> _Required work_:
Quote verbatim the part of the records below that opens with the line containing "pose: elev=90.7 azim=271.2" and closes with the line containing "Dot at: (289, 109)", both lines included.

> _Provided data_:

>> begin

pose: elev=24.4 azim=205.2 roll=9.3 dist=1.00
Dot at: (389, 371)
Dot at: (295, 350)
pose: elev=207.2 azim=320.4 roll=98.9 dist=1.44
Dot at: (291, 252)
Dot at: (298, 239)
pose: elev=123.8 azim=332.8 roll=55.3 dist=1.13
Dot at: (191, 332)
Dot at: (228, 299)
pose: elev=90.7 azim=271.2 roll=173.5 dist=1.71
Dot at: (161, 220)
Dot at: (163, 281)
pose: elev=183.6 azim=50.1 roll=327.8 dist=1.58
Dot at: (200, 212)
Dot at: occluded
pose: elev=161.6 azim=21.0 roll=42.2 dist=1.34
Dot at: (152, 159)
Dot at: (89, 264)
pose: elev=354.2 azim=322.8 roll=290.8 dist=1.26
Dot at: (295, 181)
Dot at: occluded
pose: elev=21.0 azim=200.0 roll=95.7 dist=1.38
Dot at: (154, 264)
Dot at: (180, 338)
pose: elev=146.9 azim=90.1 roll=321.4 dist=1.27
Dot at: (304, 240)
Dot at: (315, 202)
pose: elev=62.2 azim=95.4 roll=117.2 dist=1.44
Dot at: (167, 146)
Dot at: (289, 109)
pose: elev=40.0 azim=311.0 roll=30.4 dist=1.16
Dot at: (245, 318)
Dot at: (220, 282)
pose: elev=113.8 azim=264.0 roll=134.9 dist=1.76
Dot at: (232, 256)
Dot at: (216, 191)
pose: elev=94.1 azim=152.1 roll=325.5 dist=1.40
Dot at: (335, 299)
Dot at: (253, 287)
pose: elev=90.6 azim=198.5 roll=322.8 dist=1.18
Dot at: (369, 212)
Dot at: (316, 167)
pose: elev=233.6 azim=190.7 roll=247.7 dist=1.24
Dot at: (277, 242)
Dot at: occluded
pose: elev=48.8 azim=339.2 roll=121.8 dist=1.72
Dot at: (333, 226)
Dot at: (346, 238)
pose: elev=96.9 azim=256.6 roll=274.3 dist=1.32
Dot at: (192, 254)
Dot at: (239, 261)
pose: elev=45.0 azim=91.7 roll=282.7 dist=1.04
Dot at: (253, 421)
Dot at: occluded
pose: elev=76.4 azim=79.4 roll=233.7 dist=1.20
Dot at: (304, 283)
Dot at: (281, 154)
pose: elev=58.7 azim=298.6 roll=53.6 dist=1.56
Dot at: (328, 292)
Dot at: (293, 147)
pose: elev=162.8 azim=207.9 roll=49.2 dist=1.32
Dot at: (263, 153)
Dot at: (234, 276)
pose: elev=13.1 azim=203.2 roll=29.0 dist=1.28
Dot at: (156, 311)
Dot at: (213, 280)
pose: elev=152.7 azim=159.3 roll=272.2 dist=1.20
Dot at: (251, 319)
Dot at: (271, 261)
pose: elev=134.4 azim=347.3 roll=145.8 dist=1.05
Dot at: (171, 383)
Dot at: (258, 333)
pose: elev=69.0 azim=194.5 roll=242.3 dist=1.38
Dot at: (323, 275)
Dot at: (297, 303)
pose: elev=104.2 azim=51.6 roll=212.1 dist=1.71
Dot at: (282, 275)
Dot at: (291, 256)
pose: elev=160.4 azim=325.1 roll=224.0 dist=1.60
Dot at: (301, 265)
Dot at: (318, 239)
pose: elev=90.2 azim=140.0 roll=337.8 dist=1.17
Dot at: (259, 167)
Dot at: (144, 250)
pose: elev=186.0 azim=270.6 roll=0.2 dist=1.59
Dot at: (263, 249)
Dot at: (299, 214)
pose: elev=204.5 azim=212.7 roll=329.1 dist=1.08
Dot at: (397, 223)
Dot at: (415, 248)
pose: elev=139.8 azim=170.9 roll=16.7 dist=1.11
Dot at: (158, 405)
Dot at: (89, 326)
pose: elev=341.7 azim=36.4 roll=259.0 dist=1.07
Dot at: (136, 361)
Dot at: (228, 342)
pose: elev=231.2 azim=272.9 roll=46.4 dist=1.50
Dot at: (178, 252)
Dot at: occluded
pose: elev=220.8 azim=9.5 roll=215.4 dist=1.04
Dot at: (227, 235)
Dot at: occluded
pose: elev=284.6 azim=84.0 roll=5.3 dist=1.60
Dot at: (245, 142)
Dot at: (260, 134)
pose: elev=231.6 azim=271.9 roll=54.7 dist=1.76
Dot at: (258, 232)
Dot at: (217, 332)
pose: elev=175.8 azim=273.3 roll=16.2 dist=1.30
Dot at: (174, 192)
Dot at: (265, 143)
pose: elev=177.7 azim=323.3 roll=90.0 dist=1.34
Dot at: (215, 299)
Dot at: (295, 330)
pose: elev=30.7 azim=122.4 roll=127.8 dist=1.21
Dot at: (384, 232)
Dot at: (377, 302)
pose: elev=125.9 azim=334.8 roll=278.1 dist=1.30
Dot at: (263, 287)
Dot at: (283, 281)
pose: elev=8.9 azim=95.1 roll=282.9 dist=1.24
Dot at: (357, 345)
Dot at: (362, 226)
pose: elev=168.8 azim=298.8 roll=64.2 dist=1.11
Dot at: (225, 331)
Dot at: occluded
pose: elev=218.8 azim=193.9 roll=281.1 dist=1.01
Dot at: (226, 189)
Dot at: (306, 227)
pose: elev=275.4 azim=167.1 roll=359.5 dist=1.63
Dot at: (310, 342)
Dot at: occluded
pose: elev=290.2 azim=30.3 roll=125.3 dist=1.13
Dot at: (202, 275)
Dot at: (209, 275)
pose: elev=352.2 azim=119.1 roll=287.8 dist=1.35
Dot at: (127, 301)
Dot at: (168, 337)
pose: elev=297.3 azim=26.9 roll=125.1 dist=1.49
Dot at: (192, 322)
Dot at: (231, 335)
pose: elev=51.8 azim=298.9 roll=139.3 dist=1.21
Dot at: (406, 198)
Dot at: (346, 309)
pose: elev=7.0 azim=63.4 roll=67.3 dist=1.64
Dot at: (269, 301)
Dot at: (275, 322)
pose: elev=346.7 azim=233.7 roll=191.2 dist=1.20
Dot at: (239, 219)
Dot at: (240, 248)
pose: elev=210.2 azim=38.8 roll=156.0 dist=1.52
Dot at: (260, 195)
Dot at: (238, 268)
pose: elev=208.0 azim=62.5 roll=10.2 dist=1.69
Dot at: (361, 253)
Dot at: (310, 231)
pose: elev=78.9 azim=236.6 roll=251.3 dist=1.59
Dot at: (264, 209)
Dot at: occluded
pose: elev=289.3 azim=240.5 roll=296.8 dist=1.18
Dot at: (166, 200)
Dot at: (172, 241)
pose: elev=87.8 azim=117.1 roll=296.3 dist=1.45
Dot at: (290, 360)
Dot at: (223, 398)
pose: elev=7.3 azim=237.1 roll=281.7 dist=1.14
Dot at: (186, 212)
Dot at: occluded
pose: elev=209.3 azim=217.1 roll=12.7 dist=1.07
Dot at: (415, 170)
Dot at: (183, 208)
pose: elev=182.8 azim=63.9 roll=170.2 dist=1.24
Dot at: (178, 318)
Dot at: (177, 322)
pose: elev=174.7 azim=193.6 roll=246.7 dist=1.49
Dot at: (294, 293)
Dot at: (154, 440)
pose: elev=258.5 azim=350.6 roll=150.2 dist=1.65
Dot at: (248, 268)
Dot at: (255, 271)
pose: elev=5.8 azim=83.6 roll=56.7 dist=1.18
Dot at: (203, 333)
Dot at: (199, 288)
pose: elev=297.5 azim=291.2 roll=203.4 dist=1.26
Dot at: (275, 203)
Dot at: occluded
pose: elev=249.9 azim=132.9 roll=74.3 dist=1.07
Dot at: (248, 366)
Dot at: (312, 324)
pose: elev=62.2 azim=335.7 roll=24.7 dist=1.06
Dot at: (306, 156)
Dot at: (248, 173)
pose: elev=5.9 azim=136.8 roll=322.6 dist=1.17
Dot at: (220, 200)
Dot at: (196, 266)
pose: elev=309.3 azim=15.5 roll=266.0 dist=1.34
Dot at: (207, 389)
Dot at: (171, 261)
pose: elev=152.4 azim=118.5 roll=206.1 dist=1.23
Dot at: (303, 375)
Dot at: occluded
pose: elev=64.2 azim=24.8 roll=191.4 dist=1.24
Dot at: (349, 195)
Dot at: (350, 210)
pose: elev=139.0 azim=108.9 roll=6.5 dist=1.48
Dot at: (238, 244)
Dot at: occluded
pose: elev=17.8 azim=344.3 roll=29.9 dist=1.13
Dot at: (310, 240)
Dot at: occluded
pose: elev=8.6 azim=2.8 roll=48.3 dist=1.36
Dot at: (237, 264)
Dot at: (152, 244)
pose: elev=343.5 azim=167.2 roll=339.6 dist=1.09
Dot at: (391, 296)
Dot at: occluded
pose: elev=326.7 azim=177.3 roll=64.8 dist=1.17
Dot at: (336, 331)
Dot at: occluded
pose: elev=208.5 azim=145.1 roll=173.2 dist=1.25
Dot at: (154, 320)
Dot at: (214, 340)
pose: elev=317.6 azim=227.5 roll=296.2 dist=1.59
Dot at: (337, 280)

>> end

> _Response for this exercise_:
pose: elev=90.7 azim=271.2 roll=173.5 dist=1.71
Dot at: (161, 220)
Dot at: (163, 281)
pose: elev=183.6 azim=50.1 roll=327.8 dist=1.58
Dot at: (200, 212)
Dot at: occluded
pose: elev=161.6 azim=21.0 roll=42.2 dist=1.34
Dot at: (152, 159)
Dot at: (89, 264)
pose: elev=354.2 azim=322.8 roll=290.8 dist=1.26
Dot at: (295, 181)
Dot at: occluded
pose: elev=21.0 azim=200.0 roll=95.7 dist=1.38
Dot at: (154, 264)
Dot at: (180, 338)
pose: elev=146.9 azim=90.1 roll=321.4 dist=1.27
Dot at: (304, 240)
Dot at: (315, 202)
pose: elev=62.2 azim=95.4 roll=117.2 dist=1.44
Dot at: (167, 146)
Dot at: (289, 109)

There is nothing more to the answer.